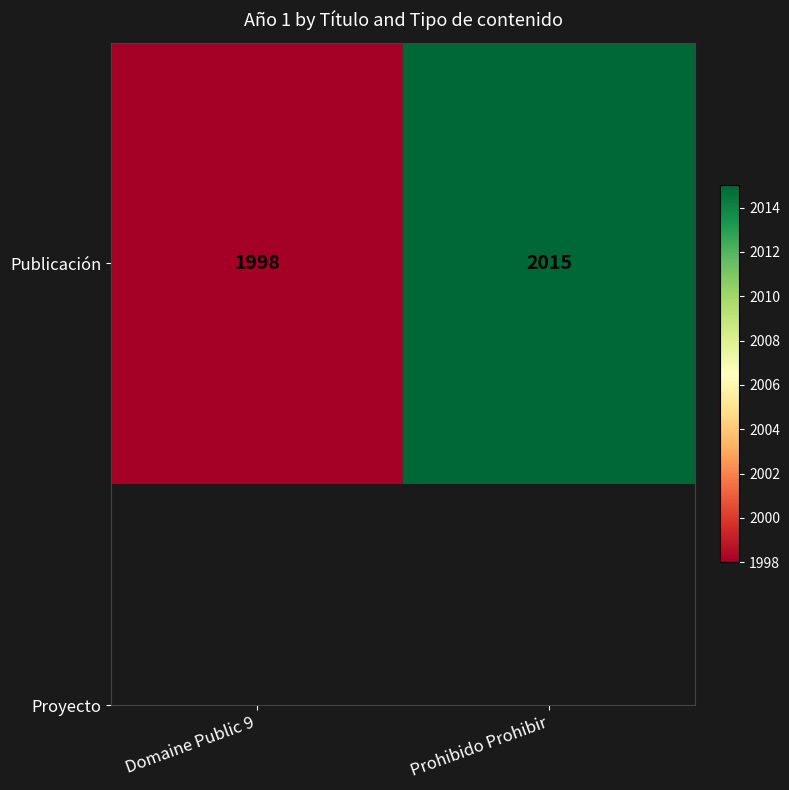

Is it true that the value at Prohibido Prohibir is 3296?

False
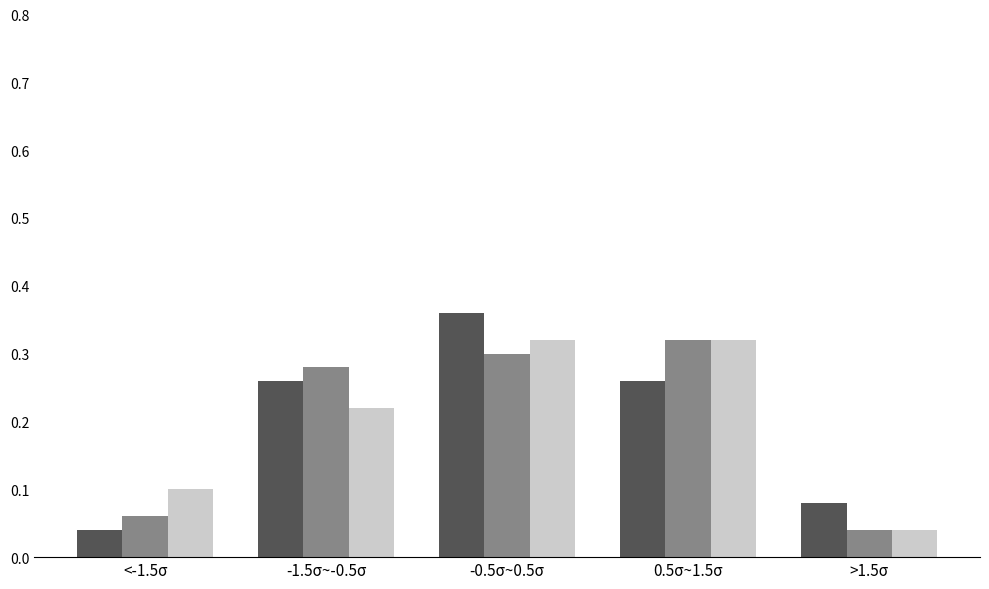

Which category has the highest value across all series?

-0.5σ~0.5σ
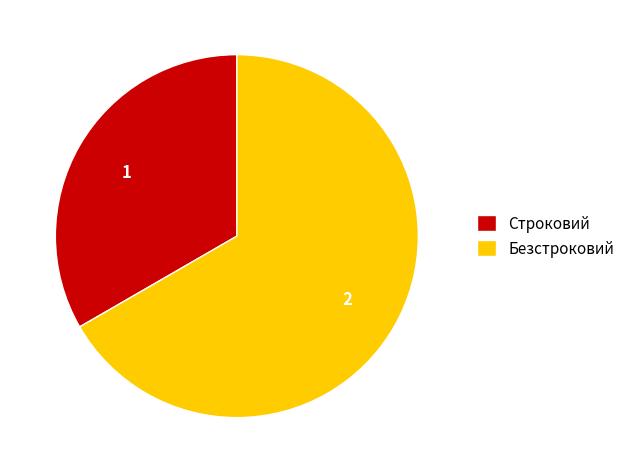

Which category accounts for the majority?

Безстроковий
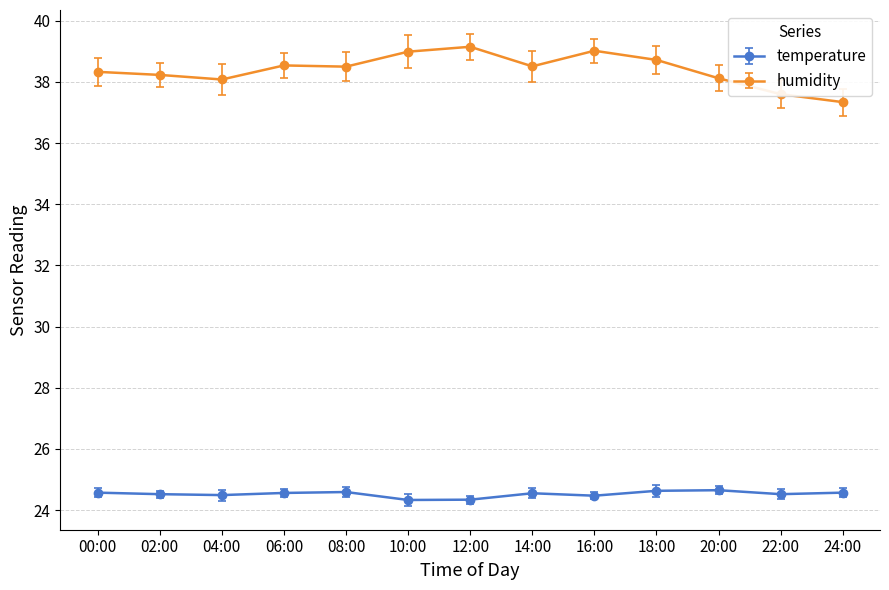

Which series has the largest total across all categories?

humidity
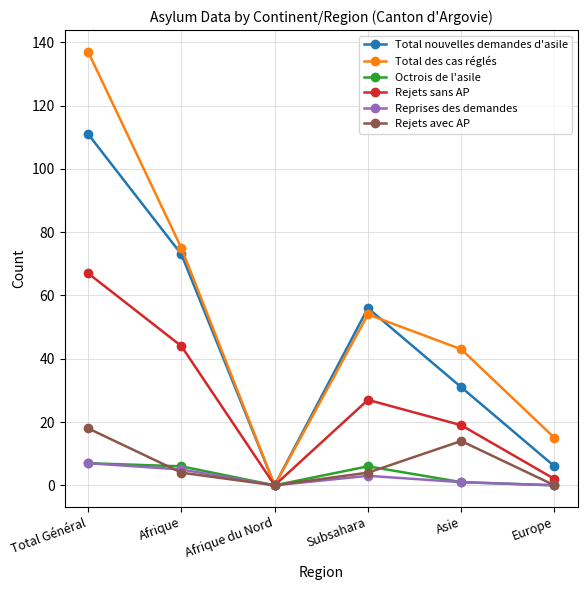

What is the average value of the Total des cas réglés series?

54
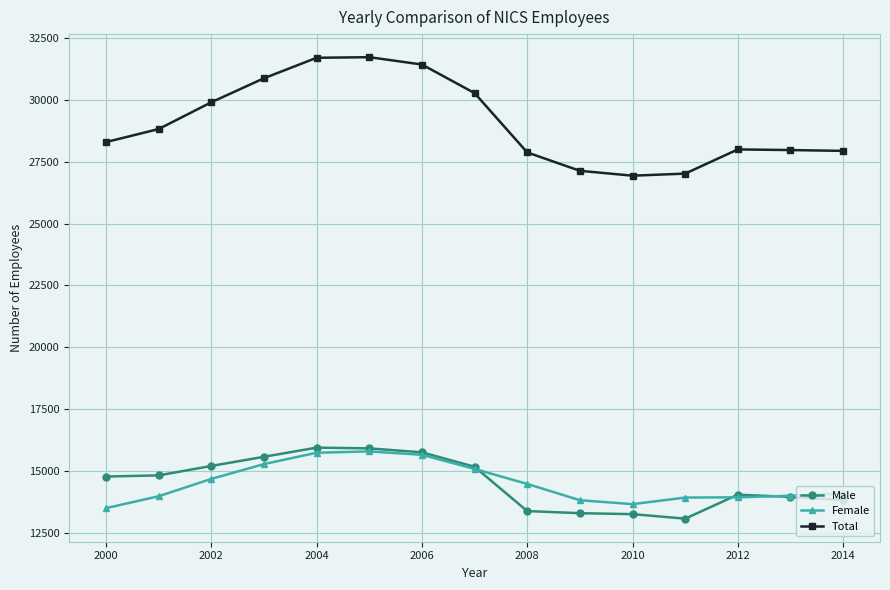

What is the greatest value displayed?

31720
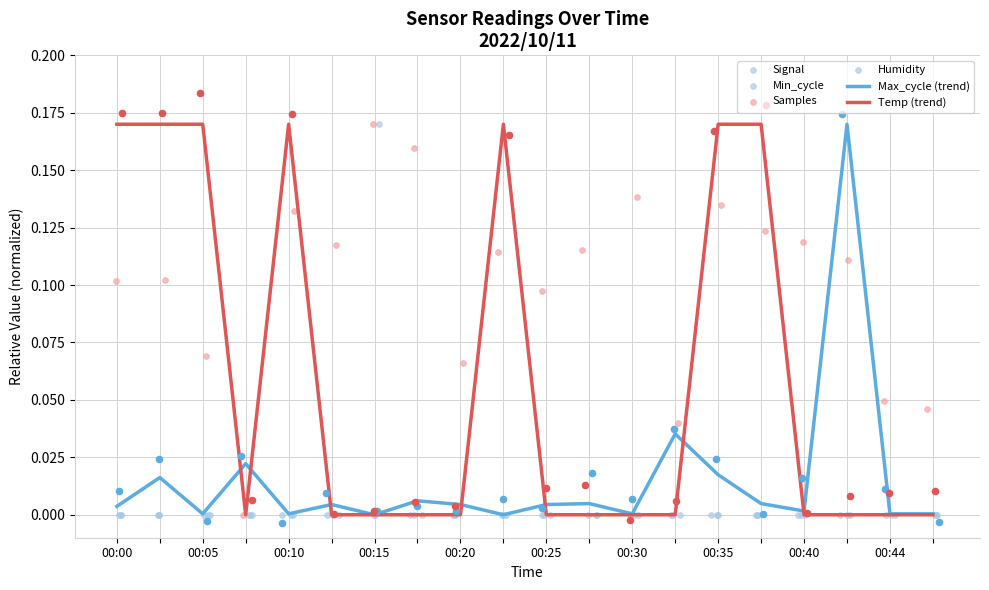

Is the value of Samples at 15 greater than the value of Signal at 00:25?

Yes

::::::::

:: Problem ::
Reproduce each entry above word for word, without the pictures.

:: Answer box ::
Is it true that the value at Prohibido Prohibir is 3296?

False

Which category has the highest value across all series?

-0.5σ~0.5σ

Which category accounts for the majority?

Безстроковий

Which series has the largest total across all categories?

humidity

What is the average value of the Total des cas réglés series?

54

What is the greatest value displayed?

31720

Is the value of Samples at 15 greater than the value of Signal at 00:25?

Yes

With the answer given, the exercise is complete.